I didn’t write for another two years.

When I did begin writing again, I was fourteen. My writing took on the form of songs and poetry. I was a teenager full of angst. I enjoyed poetry because the poems could be finished in a short amount of time, and they were usually built around one really good line.

In short, I had a tolerance for writing equal to my tolerance for alcohol. I could sit down for a page or two, but then I was finished, passed out on the couch. It only took one good line to get me intoxicated on the act of writing. I would binge on the weekend and write one poem. I would then be hungover for days, my head spinning from the lines in that poem.

I continued writing poetry after high school. I wanted to write stories, but I didn’t have the endurance to devote so much time. Plus, ideas didn’t come frequently enough. Most of my stories were the same length as that first story I wrote when I was twelve.

It was in my first year in college that I wrote my first full story. It took me a long time to write (too embarrassing to divulge) and it was thirteen pages. By this time, I had been writing for so long that the story was chockfull of good lines. I had built up a tolerance to good lines. It now took me a lot more than single line to find something worth writing down. I was intoxicated on that story. I drank up the characters and their words. It felt like something I should have been doing more often. Due to my high tolerance of “good” lines, I became more focused on the story built around those lines. To further the metaphor, once I began drinking micro-brewed beer, I was able to have a more pleasing experience that lasted well into the night. No more passing out on the couch.
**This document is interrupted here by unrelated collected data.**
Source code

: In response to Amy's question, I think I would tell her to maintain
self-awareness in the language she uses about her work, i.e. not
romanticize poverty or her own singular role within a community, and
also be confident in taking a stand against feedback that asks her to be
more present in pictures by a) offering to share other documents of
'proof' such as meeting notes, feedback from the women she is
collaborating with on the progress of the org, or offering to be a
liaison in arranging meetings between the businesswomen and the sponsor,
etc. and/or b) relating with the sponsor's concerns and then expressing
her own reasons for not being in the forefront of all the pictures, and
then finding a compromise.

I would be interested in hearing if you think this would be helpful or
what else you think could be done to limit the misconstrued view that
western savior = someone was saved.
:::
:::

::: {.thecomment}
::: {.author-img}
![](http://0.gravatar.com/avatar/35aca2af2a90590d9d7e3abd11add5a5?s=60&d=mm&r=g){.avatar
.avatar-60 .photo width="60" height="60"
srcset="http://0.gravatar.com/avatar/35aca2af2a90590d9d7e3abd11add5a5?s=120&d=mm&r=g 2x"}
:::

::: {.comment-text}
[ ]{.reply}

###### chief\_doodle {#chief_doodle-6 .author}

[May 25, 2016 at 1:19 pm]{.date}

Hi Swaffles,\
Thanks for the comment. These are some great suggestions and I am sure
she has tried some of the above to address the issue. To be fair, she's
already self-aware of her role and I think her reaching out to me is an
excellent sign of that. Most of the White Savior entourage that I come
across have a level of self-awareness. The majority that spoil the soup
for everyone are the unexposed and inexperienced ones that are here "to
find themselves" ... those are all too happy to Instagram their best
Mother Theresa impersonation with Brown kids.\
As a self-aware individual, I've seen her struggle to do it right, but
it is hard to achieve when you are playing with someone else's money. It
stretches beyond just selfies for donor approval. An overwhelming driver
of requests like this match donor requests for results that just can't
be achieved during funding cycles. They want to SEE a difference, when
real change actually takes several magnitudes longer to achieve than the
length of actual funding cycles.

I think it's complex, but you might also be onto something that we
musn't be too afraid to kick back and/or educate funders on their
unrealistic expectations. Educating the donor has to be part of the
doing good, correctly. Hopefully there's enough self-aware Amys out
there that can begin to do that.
The only problem was I was only able to write for thirty minutes or so, before I was burnt out. Incidentally, I began riding my bike around this time. I would be wiped out by a four mile ride. I had to build up an endurance. I began riding my bike everyday. It wasn’t long until the ride into downtown became a breeze.

I began to see my writing career in the same light as I saw my cycling hobby. If I devoted an hour a day to writing, sometimes forcing it, I would build up an endurance. It worked.

I now had the endurance to write for a long period of time (even if sometimes I was forcing it) and it took me a whole lot more than a good line for me to become intoxicated.

I felt like a fiction writer.

Now, I have the endurance to be mid-way through a novel. One could argue that it contains more than merely “good” lines. I could always build up my endurance, ensuring that I ride longer and faster. And I could always use one more drink.